“I think I know,” said Elsworth, “many beautiful souls whose work in the world is of the highest value to our day and generation, who would not have been here had any such regulation been in force.”

“That may be,” replied the advanced one; “but there would be no room for their energies in my ideal world. Where all were strong and healthful, all mentally well developed, there would be no weakness, disease, or sorrow to assist.”

“And the highest perfection of man would be extinct in a selfish, unfeeling strength;” said Elsworth, turning to a pretty little girl at a table, who was bending over a dish of wild flowers. “Are you botanising, Miss Gordon?”

“No; I was listening to your conversation, and thinking how unlovely a place all these new ideas will make the world when they come to predominate. Beauty will be eliminated. Don’t you think flowers were meant to delight us as well as the insects?”

“Of course; and I agree with Emerson that ‘flowers are a proud assertion that a ray of beauty outvalues all the utilities of the world.’”

“This is such a dreadfully utilitarian age that one has almost to apologise for holding such sentiments,” said she.

“Not at all, if we hold with Ruskin that the most perfectly useful is always the most perfectly beautiful thing—there is direct relation between the two. It is ever these half-statements which are the greatest lies. Truth is full-orbed; it is the broken arcs that are half in shadow.”

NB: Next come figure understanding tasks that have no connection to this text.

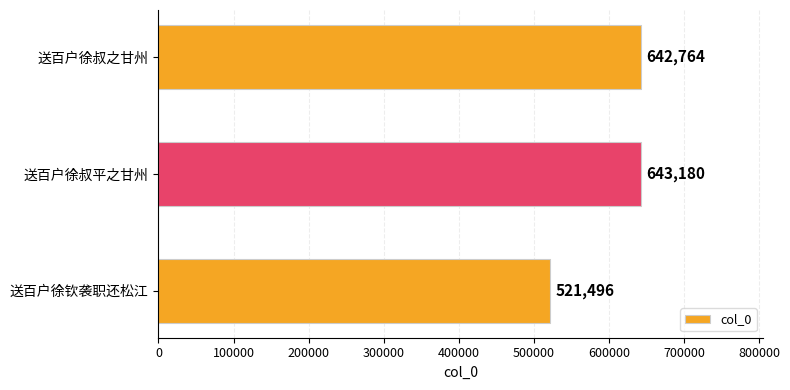

Reading bottom to top, what are all the values shown in this chart?

521496	643180	642764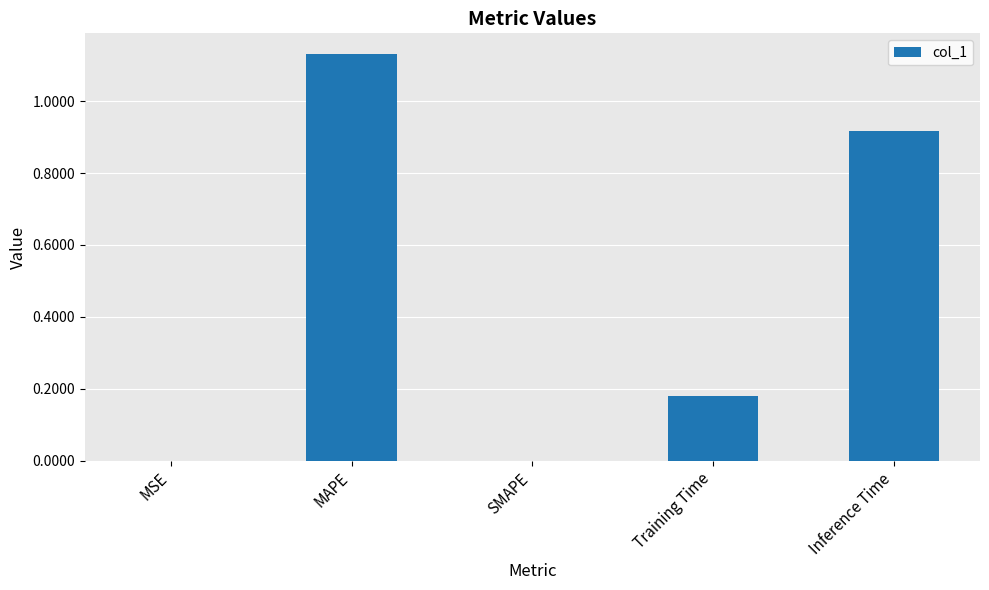

Is it true that the value at MAPE is 1.9?

False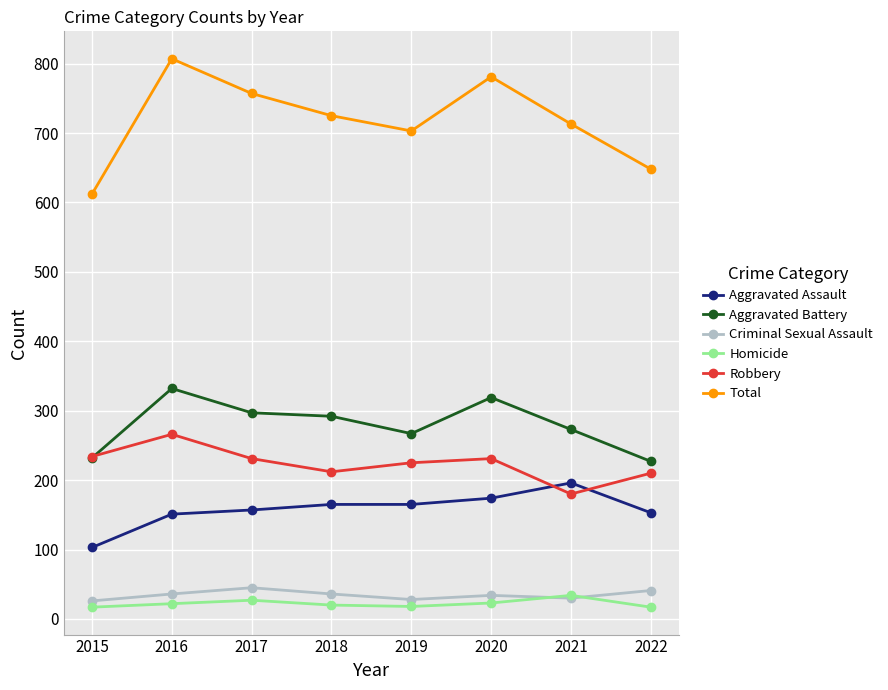

What is the value of the Total point at the 8th from the left?

648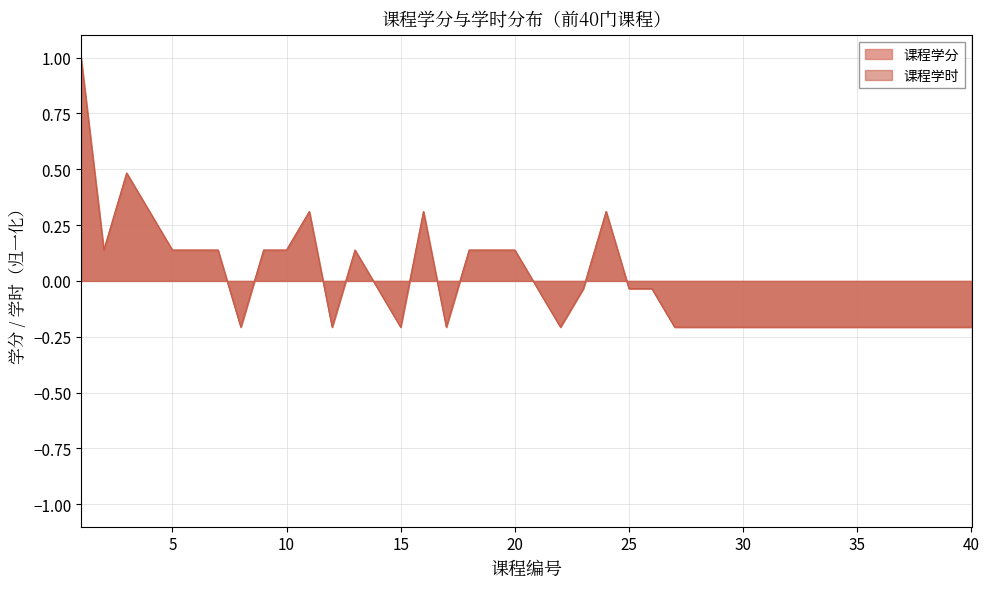

How many lines are shown in the chart?

2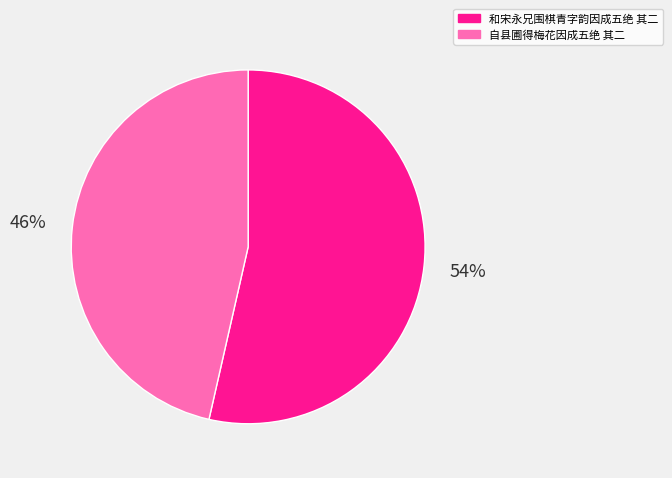

Is it true that 和宋永兄围棋青字韵因成五绝 其二 is 54% of the pie?

True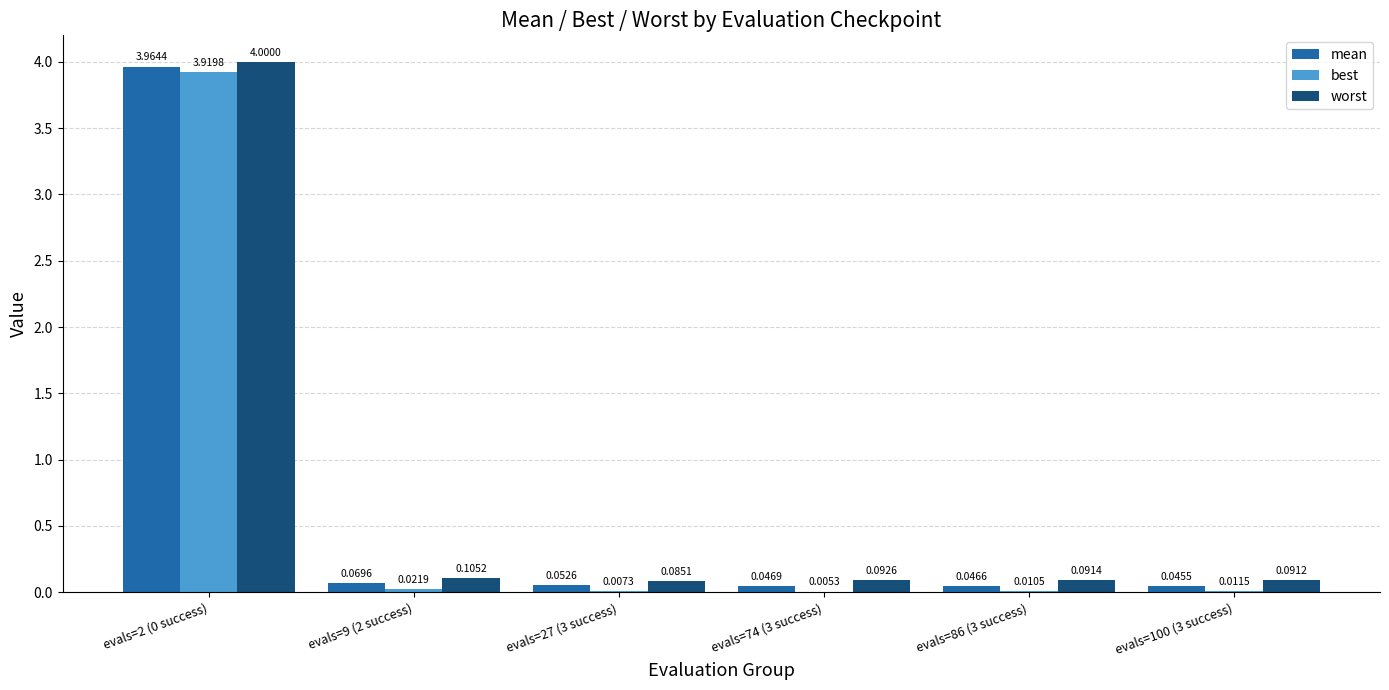

What is the maximum value for worst?

4.0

He is not very wise who has never erred; and, if the truth must be told, our hero was, to say the least, wasting his time in a society composed of vain and unreal people, who could teach him nothing but that we are “only cunning casts in clay.”

As Arthur Devaux and Elsworth walked home with Linda, they discussed the reasonableness of the old and new beliefs about God. Both the doctor and his clever sister were declared atheists, and, as Bacon says, proved the unsatisfying nature of their negation of God by trying to make converts to their theory. The constant association with these friends, and others of the same opinions, had, little by little, sapped our hero’s faith.

“How do you like the tone of our meetings, Mr. Elsworth?” asked Linda.